#### Requirement A
Pick out every line in the listing below that contains the string "left".

═════ Extract ═════

Psychoanalysis - Maternal Power, Individuation and Matricide

The impact and importance of mothers informs many psychoanalytically grounded analyses, albeit in a more general sense. Rather than focusing on the author’s own mother, studies drawing on psychoanalysis often interpret the texts as reflecting the needs of any growing child. One such reading is Bruno Bettelheim’s widely referenced The Uses of Enchantment (1976). This study of how fairy tales3 can help children ‘master the psychological problems of growing up’ (6) interprets dead mothers and evil stepmothers as a mechanism for the child to come to terms with the fact that the mother will not always be good (67). The fairy tales allow the child to split the mother into two characters: the good, missing, mother and the wicked, present, stepmother. When the mother angers the child, she is simply the evil stepmother. This removes any guilt the child might feel about being angry with his or her mother (69).4

The child’s emotional relationship with the mother informs Claire Kahane’s analysis of Gothic literature in a similar way (1985). Making use of the seminal studies by Dorothy Dinnerstein (1976) and Nancy

Chodorow (1978), she discusses the ‘symbiotic relation’ between mother and child, particularly a daughter, which makes it difficult for the daughter to become a separate individual (Kahane 1985, 336, 337). Kahane describes the dangers of ‘merging with a mother imago who threatens all boundaries between self and other’ (340). The daughter must thus escape the ‘uncanny mother of infancy’, who will continue to ‘haunt’ her and threaten her individuation (351). The threat of the too powerful mother is dispelled through the idea of the dead/absent mother.

═════ Records shown ═════

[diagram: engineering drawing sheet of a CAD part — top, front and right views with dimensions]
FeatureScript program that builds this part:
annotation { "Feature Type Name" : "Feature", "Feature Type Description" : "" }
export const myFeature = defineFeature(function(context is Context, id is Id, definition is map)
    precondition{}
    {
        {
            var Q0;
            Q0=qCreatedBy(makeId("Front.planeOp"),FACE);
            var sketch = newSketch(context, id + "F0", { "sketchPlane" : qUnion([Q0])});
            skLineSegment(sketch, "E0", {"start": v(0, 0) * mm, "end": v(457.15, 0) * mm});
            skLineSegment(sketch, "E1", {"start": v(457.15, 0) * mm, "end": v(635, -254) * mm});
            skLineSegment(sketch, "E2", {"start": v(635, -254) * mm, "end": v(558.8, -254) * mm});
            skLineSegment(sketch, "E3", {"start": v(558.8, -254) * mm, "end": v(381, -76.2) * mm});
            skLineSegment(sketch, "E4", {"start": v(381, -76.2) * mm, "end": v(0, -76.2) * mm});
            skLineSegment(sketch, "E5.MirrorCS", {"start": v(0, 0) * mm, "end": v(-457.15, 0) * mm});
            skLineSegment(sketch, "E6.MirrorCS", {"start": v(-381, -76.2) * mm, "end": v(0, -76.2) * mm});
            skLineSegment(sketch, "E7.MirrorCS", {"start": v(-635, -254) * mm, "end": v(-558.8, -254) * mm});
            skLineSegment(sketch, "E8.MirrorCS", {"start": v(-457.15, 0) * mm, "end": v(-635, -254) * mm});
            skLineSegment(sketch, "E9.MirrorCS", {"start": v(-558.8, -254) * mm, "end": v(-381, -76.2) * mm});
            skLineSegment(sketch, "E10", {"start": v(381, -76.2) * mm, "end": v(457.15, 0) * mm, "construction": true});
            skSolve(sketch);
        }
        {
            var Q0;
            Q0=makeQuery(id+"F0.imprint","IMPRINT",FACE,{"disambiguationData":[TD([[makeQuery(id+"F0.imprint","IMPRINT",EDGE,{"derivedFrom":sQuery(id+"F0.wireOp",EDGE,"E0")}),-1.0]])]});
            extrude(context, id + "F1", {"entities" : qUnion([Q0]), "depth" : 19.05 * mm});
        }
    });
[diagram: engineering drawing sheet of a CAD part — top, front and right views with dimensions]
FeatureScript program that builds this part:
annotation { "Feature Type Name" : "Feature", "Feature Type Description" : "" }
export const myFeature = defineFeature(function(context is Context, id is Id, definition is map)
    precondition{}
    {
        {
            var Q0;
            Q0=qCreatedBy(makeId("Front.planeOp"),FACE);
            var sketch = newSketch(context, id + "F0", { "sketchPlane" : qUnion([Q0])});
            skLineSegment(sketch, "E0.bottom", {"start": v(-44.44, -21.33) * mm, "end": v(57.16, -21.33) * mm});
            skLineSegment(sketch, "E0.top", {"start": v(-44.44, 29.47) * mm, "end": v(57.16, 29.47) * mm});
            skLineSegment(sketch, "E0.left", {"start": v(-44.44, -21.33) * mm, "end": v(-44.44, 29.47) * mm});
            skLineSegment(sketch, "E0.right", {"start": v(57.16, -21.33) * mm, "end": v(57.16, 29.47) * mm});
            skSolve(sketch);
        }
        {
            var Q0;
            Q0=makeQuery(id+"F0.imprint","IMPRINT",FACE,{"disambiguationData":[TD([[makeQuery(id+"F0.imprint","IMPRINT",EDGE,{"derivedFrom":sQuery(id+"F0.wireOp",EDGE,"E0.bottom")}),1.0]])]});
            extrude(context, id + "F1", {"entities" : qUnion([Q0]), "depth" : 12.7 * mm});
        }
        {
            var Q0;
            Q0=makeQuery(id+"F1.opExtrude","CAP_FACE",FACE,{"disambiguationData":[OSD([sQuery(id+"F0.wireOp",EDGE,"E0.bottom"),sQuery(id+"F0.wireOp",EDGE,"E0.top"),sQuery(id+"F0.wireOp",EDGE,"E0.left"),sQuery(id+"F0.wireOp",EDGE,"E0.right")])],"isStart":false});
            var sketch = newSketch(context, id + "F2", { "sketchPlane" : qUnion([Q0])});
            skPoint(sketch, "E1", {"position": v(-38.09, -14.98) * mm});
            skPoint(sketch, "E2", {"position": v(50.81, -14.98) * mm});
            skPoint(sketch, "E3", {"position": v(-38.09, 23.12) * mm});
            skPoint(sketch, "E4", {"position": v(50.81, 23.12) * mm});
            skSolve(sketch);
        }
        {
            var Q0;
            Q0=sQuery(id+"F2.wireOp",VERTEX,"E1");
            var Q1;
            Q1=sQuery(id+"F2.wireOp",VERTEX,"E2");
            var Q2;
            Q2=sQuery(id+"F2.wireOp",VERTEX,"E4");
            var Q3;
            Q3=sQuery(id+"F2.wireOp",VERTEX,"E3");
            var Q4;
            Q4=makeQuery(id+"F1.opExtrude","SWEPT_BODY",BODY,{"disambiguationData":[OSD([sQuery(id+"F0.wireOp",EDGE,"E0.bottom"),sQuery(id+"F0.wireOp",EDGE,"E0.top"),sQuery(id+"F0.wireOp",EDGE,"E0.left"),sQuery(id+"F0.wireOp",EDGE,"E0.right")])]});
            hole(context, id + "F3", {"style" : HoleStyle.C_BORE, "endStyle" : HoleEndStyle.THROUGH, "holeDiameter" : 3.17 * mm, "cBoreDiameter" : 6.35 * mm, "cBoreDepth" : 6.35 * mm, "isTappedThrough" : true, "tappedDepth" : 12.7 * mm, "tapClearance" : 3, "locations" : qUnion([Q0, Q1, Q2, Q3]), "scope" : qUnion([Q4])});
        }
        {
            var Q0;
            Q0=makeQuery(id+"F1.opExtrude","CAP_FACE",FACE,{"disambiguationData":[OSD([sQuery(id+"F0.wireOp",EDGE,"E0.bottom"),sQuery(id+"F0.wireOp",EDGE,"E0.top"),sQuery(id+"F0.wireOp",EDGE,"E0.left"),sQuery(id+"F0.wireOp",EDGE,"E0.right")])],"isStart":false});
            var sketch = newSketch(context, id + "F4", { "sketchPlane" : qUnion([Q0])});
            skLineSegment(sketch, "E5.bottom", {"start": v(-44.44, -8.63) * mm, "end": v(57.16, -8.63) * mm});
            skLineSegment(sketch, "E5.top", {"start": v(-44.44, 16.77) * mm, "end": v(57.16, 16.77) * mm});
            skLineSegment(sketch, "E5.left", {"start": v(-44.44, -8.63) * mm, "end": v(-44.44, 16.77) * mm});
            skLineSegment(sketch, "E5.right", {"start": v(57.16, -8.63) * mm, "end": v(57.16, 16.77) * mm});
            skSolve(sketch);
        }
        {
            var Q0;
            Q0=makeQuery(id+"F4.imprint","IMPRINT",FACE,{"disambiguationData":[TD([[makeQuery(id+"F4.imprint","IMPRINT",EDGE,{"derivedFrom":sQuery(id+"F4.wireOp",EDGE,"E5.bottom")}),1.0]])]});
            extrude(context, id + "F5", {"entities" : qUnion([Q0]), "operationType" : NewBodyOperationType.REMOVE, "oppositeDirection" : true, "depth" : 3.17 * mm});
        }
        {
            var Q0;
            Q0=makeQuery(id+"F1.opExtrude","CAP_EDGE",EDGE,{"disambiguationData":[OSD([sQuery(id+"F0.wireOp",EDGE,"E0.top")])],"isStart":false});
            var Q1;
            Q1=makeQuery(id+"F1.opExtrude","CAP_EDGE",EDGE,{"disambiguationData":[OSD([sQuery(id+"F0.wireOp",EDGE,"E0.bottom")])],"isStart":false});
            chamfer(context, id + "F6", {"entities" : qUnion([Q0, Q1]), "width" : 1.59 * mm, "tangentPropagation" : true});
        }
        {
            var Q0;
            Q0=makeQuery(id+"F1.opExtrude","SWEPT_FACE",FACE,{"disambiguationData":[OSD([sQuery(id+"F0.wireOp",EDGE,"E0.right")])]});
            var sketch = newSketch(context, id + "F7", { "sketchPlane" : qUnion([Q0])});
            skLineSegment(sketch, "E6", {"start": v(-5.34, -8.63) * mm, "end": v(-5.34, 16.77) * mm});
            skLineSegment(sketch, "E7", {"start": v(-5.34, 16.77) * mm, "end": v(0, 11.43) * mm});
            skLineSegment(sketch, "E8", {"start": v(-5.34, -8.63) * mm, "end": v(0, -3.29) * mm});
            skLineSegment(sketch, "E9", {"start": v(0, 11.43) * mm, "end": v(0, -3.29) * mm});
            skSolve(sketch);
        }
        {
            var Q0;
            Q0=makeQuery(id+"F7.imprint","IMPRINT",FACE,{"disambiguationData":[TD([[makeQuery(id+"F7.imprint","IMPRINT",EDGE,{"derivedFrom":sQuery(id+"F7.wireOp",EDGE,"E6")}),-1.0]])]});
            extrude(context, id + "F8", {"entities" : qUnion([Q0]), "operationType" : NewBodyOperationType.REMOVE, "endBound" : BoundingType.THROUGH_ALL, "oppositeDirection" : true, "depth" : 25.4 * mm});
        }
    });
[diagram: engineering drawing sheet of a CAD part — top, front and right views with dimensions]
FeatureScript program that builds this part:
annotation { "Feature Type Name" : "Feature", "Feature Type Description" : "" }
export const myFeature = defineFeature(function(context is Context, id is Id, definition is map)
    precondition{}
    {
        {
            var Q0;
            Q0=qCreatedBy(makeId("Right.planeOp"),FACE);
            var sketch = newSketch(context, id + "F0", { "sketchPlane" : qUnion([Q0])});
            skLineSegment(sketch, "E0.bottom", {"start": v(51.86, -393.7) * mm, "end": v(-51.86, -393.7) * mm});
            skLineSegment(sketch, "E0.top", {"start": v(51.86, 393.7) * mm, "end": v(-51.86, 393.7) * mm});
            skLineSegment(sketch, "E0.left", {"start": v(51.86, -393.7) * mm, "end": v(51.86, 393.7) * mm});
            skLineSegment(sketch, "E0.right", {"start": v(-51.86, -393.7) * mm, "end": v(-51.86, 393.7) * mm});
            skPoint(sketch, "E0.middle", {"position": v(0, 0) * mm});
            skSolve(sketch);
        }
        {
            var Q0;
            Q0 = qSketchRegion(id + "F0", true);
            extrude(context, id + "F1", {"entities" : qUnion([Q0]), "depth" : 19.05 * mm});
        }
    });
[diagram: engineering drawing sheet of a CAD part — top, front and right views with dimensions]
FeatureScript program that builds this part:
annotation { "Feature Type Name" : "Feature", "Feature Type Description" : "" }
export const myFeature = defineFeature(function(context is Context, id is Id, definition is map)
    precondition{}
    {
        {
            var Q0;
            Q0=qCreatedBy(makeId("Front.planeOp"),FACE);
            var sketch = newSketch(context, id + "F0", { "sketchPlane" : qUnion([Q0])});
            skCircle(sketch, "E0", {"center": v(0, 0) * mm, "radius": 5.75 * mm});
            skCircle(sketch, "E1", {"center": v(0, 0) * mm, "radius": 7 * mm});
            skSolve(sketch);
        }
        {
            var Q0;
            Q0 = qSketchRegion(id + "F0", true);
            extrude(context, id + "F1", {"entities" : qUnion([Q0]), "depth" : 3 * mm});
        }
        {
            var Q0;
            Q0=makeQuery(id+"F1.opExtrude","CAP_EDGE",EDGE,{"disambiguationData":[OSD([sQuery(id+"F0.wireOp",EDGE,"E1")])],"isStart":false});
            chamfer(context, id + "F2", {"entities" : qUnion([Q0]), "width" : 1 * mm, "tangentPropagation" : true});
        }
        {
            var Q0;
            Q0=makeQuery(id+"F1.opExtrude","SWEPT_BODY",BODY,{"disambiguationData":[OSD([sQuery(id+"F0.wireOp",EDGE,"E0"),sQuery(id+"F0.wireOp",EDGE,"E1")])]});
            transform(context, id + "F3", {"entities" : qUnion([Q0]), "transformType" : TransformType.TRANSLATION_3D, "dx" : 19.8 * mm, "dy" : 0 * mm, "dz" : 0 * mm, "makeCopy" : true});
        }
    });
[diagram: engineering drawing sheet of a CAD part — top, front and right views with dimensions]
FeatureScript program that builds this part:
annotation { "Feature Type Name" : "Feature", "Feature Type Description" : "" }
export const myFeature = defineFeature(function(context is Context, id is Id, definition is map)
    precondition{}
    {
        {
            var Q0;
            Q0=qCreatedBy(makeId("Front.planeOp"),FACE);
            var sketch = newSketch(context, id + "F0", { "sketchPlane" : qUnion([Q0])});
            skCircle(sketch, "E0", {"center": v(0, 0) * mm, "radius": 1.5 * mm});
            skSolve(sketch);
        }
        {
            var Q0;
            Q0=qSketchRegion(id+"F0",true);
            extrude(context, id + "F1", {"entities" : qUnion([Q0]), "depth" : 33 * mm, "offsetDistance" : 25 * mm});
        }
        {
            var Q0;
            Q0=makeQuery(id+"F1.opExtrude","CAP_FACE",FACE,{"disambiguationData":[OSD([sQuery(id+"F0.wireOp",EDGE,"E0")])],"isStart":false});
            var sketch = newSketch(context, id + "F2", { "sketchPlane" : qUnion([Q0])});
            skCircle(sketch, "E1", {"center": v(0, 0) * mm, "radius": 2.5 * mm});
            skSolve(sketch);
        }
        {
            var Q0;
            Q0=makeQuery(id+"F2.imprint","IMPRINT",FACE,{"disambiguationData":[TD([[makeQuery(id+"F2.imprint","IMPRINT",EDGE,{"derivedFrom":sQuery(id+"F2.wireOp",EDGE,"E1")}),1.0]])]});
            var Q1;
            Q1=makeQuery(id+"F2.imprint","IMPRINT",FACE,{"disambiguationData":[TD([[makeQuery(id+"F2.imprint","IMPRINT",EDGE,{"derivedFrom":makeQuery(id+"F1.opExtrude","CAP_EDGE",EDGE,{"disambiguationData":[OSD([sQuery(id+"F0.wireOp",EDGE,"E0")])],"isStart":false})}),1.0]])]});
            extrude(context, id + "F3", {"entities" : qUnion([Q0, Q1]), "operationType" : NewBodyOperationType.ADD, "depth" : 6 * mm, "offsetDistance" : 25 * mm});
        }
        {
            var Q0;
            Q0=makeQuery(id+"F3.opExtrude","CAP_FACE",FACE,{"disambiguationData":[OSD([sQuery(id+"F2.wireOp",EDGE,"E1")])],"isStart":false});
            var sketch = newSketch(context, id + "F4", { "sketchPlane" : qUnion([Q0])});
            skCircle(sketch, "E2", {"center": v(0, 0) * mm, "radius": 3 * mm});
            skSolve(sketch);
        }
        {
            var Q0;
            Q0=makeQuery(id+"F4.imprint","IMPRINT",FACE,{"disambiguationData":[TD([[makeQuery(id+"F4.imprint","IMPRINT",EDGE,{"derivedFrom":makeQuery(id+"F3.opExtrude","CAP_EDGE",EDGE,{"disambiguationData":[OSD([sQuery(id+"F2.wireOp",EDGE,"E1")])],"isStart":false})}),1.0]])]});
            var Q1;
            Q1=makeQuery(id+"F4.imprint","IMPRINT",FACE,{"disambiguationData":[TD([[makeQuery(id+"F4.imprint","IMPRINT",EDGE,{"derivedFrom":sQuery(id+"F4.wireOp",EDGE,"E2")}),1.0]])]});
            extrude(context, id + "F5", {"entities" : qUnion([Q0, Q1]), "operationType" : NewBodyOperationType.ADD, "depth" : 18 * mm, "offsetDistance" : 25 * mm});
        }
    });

═════

#### Requirement B
Answer these questions from the psychoanalysis extract above, one per line:
(i) In what year was Bruno Bettelheim's The Uses of Enchantment published?
(ii) Which two earlier studies does Claire Kahane make use of?
(iii) What must the daughter escape, according to Kahane?

#### Task output A
            skLineSegment(sketch, "E0.left", {"start": v(-44.44, -21.33) * mm, "end": v(-44.44, 29.47) * mm});
            Q0=makeQuery(id+"F1.opExtrude","CAP_FACE",FACE,{"disambiguationData":[OSD([sQuery(id+"F0.wireOp",EDGE,"E0.bottom"),sQuery(id+"F0.wireOp",EDGE,"E0.top"),sQuery(id+"F0.wireOp",EDGE,"E0.left"),sQuery(id+"F0.wireOp",EDGE,"E0.right")])],"isStart":false});
            Q4=makeQuery(id+"F1.opExtrude","SWEPT_BODY",BODY,{"disambiguationData":[OSD([sQuery(id+"F0.wireOp",EDGE,"E0.bottom"),sQuery(id+"F0.wireOp",EDGE,"E0.top"),sQuery(id+"F0.wireOp",EDGE,"E0.left"),sQuery(id+"F0.wireOp",EDGE,"E0.right")])]});
            Q0=makeQuery(id+"F1.opExtrude","CAP_FACE",FACE,{"disambiguationData":[OSD([sQuery(id+"F0.wireOp",EDGE,"E0.bottom"),sQuery(id+"F0.wireOp",EDGE,"E0.top"),sQuery(id+"F0.wireOp",EDGE,"E0.left"),sQuery(id+"F0.wireOp",EDGE,"E0.right")])],"isStart":false});
            skLineSegment(sketch, "E5.left", {"start": v(-44.44, -8.63) * mm, "end": v(-44.44, 16.77) * mm});
            skLineSegment(sketch, "E0.left", {"start": v(51.86, -393.7) * mm, "end": v(51.86, 393.7) * mm});

#### Task output B
(i) 1976
(ii) The studies by Dorothy Dinnerstein (1976) and Nancy Chodorow (1978)
(iii) The "uncanny mother of infancy"